Шрифт:
Интервал:
Закладка:
Это было, вероятно, самое важное научное решение из сделанных Штрумом; оно влияло на теоретические взгляды физиков. Соколов по лицу Штрума, видимо, понял, что слишком уж охотно и легко перешел к разговорам о текущих делах.
– Любопытно, – сказал он, – вы совсем по-новому подтвердили эту штуковину с нейтронами и тяжелым ядром, – и он сделал движение ладонью, напоминавшее стремительный и плавный спуск саней с крутого откоса. – Вот тут-то нам и пригодится новая аппаратура.
– Да, пожалуй, – сказал Штрум. – Но мне это кажется частностью.
– Ну, не скажите, – проговорил Соколов, – частность эта достаточно велика, ведь гигантская энергия, согласитесь.
– Ах, ну и бог с ней, – сказал Штрум. – Тут интересно, мне кажется, изменение взгляда на природу микросил. Это может порадовать кое-кого, избавит от слепого топтания.

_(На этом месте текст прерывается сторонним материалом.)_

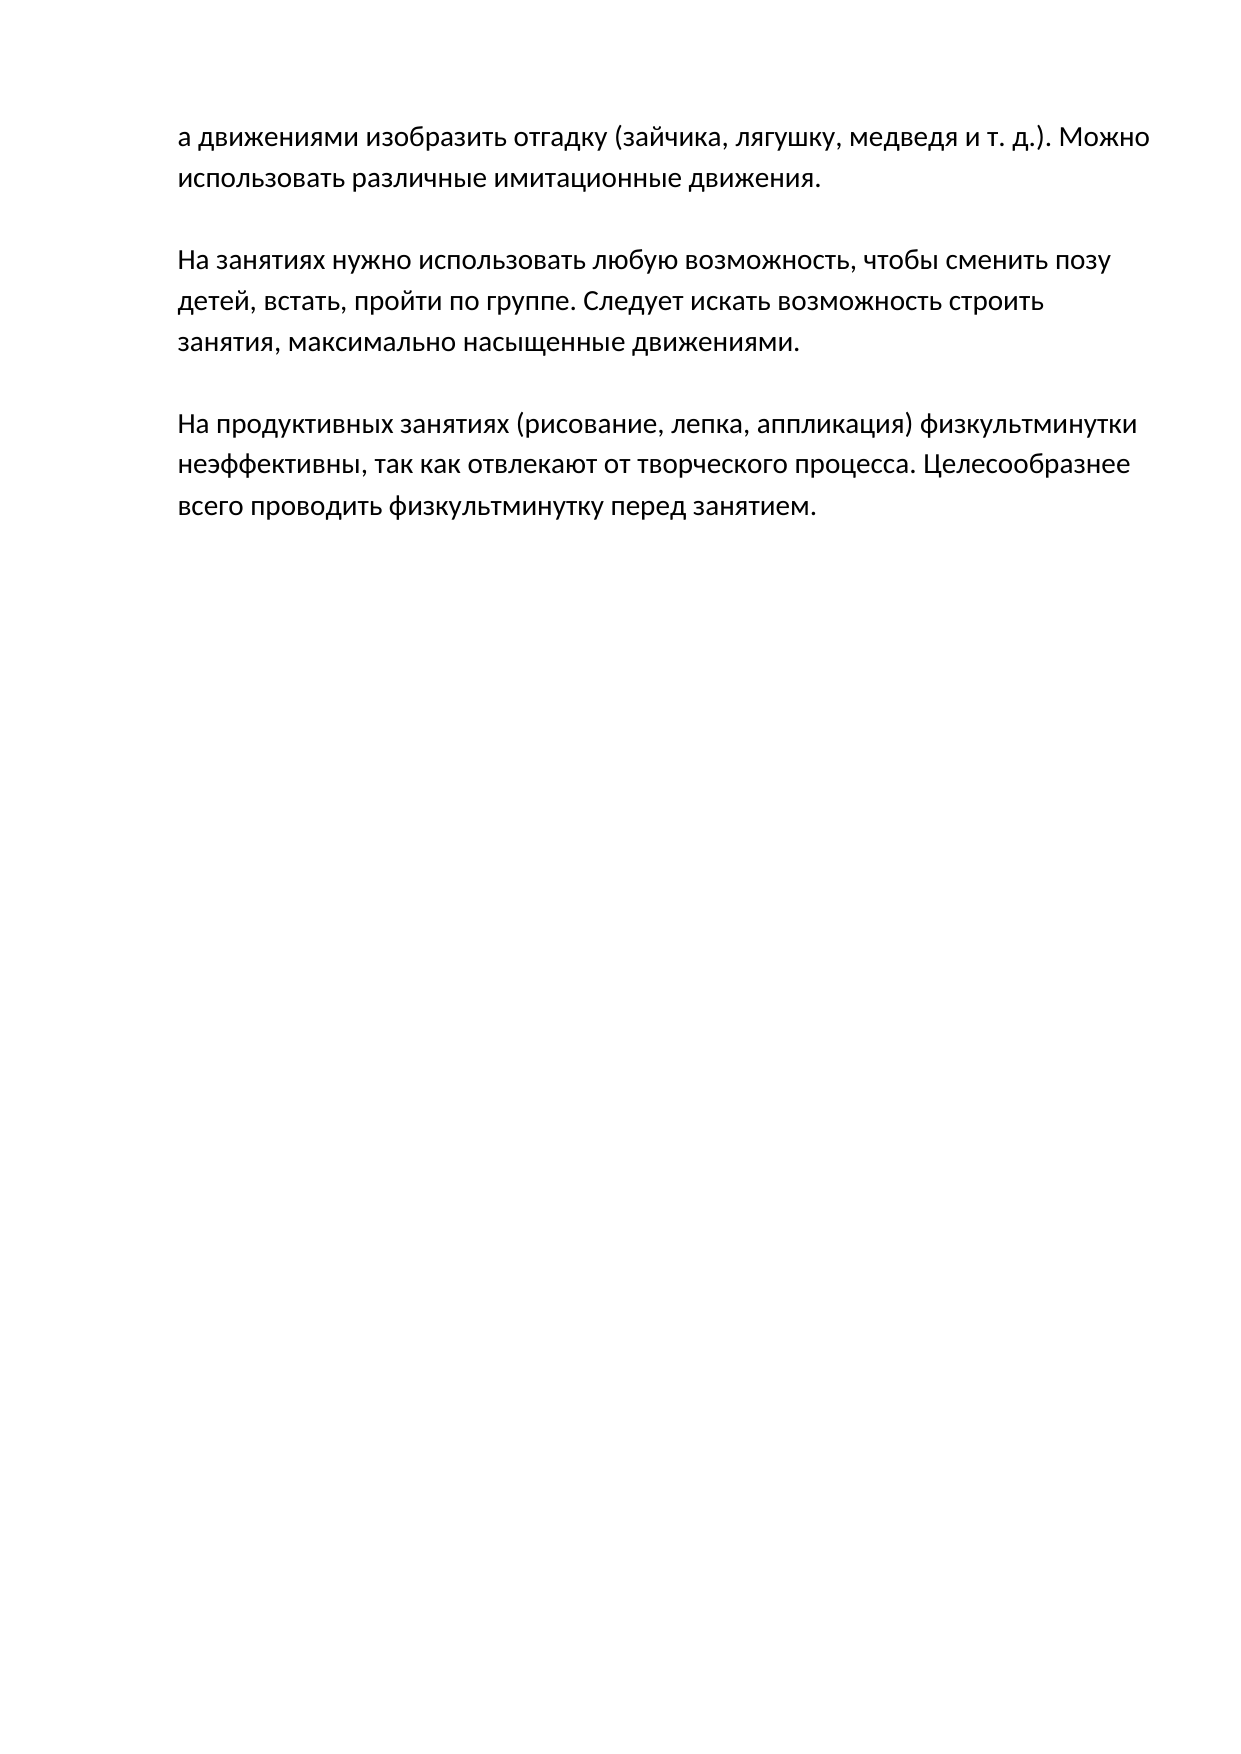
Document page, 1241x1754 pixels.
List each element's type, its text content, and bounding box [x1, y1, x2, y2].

text На продуктивных занятиях (рисование, лепка, аппликация) физкультминутки неэффективны, так как отвлекают от творческого процесса. Целесообразнее всего проводить физкультминутку перед занятием. [177, 405, 1152, 522]
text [177, 118, 1152, 195]
text На занятиях нужно использовать любую возможность, чтобы сменить позу детей, встать, пройти по группе. Следует искать возможность строить занятия, максимально насыщенные движениями. [177, 241, 1152, 358]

– Ну уж и обрадуются, – сказал Соколов. – Так же, как спортсмены радуются, когда не они, а кто-нибудь другой устанавливает рекорд.
Штрум не ответил. Соколов коснулся предмета недавнего спора, шедшего в лаборатории.
Во время этого спора Савостьянов уверял, что работа ученого напоминает собой тренировку спортсмена, – ученые готовятся, тренируются, напряжение при решении научных вопросов не отличается от спортивного. Те же рекорды.
Штрум и особенно Соколов рассердились на Савостьянова за это высказывание.
Соколов произнес даже речь, обозвал Савостьянова молодым циником и говорил так, словно наука сродни религии, словно бы в научной работе выражено стремление человека к божеству.
Штрум понимал, что сердится в этом споре на Савостьянова не только за его неправоту. Он ведь и сам иногда ощущал спортивную радость, спортивное волнение и зависть.
Но он знал, что суета, и зависть, и азарт, и чувство рекорда, и спортивное волнение были не сутью, а лишь поверхностью его отношений с наукой. Он сердился на Савостьянова не только за правоту его, но и за неправоту.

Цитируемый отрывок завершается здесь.